Which is another bumper sticker idea, one peculiar to Christianity. We were never told to be superior to the world. We were, are, told to be as innocent as doves, but also as wise as serpents. To be innocent in the world is to be vulnerable; to be wise in the world, is to be worldly. There is no reconciling this into a bumper sticker mentality that lets us be just what we want to be. And the ones sent out into this world are always "you," but the "you" is collective, not individual. Perhaps Southern English would serve us better, and the translation should read "Y'all," the one form of "you" in English I know of that is never singular. We go together, or we don't go at all. And none of us among us has a pure heart; our hearts together do not add up to a pure thing. We are not purer because we separate from the world; we are purer only when we embrace the world. Our purity comes from our selflessness, not our selfishness. After all, we are sent out as sheep among wolves; how much of our own wolvishness do we think we ever set aside?

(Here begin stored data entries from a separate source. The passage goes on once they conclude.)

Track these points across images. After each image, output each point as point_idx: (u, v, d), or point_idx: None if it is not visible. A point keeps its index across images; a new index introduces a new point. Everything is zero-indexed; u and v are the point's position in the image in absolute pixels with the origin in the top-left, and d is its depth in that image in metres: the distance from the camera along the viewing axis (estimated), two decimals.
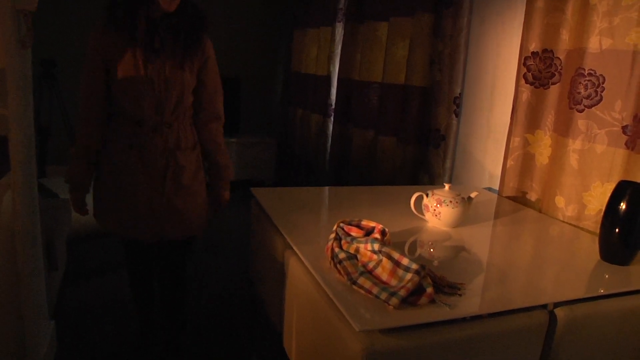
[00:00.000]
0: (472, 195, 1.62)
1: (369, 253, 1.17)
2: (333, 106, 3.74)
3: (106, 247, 3.15)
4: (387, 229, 1.27)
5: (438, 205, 1.55)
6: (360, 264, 1.16)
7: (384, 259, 1.13)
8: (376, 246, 1.15)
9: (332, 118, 3.75)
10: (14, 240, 1.58)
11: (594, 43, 1.70)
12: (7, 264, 1.52)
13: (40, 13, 1.82)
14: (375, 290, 1.06)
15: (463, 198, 1.57)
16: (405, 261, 1.11)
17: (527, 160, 2.01)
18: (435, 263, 1.33)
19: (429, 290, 1.06)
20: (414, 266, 1.09)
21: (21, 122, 1.64)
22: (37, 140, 2.21)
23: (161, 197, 1.77)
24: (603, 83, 1.69)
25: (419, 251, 1.44)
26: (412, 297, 1.05)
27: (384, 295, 1.04)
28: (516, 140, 2.03)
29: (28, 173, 1.72)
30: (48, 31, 4.24)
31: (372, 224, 1.30)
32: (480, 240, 1.59)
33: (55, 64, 4.21)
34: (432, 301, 1.06)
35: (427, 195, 1.60)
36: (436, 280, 1.14)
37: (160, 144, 1.74)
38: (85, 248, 3.13)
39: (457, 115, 2.47)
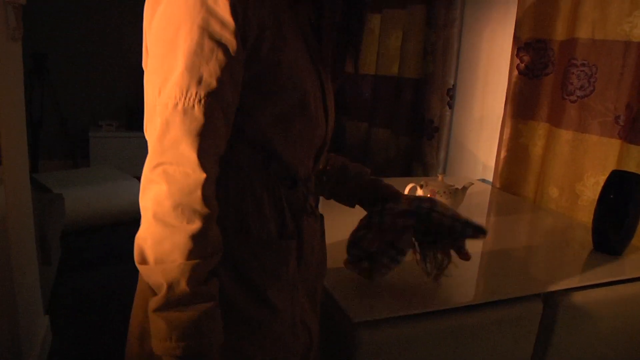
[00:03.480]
0: (466, 185, 1.62)
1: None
2: None
3: (100, 239, 3.15)
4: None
5: (432, 196, 1.55)
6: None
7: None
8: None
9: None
10: (7, 235, 1.58)
11: (587, 33, 1.70)
12: (0, 258, 1.51)
13: (30, 5, 1.80)
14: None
15: (457, 189, 1.57)
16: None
17: (520, 151, 2.02)
18: None
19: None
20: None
21: (12, 116, 1.63)
22: (29, 134, 2.18)
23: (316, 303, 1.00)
24: (596, 73, 1.70)
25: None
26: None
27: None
28: (509, 132, 2.03)
29: (20, 167, 1.71)
30: (39, 24, 4.21)
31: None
32: None
33: (47, 57, 4.18)
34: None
35: (420, 186, 1.60)
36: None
37: (317, 212, 1.00)
38: (80, 241, 3.12)
39: (450, 107, 2.47)
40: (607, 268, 1.33)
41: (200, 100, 0.71)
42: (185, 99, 0.71)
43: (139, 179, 0.78)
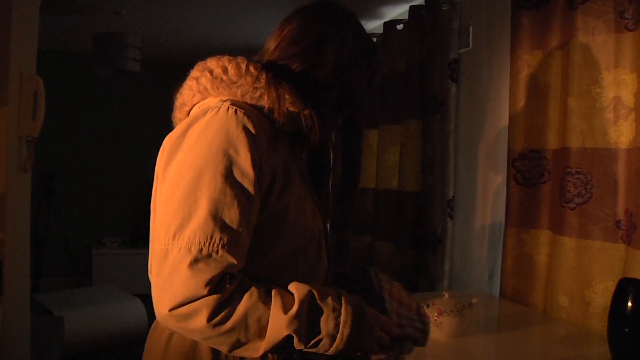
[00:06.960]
0: (473, 301, 1.59)
1: None
2: None
3: None
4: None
5: (439, 316, 1.52)
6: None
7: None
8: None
9: (328, 225, 3.76)
10: None
11: (578, 142, 1.75)
12: None
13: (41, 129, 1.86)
14: None
15: (464, 306, 1.54)
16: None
17: (525, 260, 1.99)
18: None
19: None
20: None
21: (17, 244, 1.64)
22: (32, 252, 2.16)
23: None
24: (591, 180, 1.72)
25: None
26: None
27: None
28: (512, 241, 2.02)
29: (20, 294, 1.69)
30: (48, 146, 4.37)
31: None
32: (486, 349, 1.54)
33: (54, 177, 4.29)
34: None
35: (427, 306, 1.57)
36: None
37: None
38: None
39: (451, 218, 2.48)
40: None
41: (224, 246, 0.74)
42: (209, 244, 0.73)
43: (141, 296, 0.79)
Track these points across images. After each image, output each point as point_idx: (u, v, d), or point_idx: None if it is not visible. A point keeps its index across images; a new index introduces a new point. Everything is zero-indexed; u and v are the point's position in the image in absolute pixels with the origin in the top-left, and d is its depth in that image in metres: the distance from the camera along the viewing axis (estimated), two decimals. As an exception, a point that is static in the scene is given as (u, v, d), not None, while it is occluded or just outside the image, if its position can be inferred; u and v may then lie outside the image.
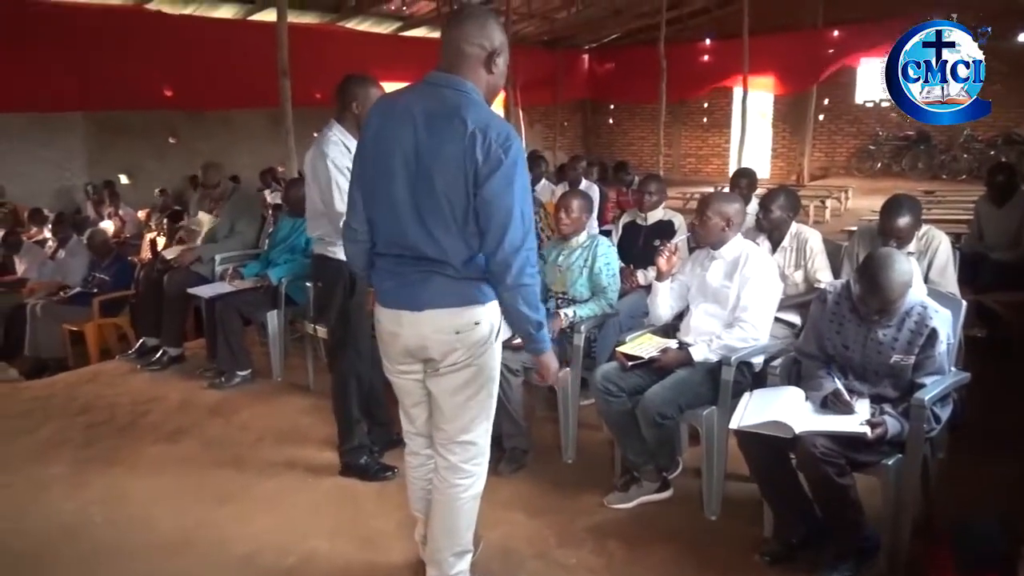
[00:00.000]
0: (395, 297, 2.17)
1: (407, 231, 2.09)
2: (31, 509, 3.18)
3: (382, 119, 2.14)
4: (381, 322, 2.26)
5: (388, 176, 2.09)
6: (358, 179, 2.21)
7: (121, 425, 4.05)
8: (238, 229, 5.19)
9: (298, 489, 3.31)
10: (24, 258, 6.86)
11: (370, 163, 2.15)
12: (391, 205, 2.10)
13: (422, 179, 2.05)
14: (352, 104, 3.25)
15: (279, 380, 4.62)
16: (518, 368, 3.33)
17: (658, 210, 4.53)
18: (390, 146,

Evil is not out there, accumulated against us, arising from a separate source or created by a group grown too large to do anything but act in its own self-interest. Evil is inherent in what we do, and how we do it. We may be as innocent as doves, but we are not innocent. We may be as wise as serpents, but we are not wise (and what is the wisdom of the serpent, after all?). We may be sheep among wolves, but are we so sure we are sheep, and they are wolves?
The picture of the maze at Chartres Cathedral is no accident here. The maze is for contemplation and meditation. It must be walked individually. However, it is exists in a wholly corporate setting, and apart from that setting it is nothing. Were the hearts of the builders of Chartres Cathedral pure? Probably not, but we can still appreciate the setting, we can still walk the maze in contemplation of the holy. But can we do that and avoid the community that built and sustained it, the clouds of witness who have conveniently removed themselves and all their prickly humanity from us, and left this legacy behind? The builders of this cathedral did at least this much good. They actually did even more good: they passed on to us the traditions we live with today, both religious and secular, for better and for worse. It is clear none of us can do very much good alone. So the question stands: what good can we
do?*yes, BP was responsible for its irresponsibility; but we are complicit. BP is not a group of aliens taking our natural resources for their own non-human purposes. The oil they pump from beneath the Gulf is impossible to distinguish at the gasoline pump where you fill your car. They were simply extracting what we need, what we have come to rely on. As the environmentalists used to say, there is no free lunch.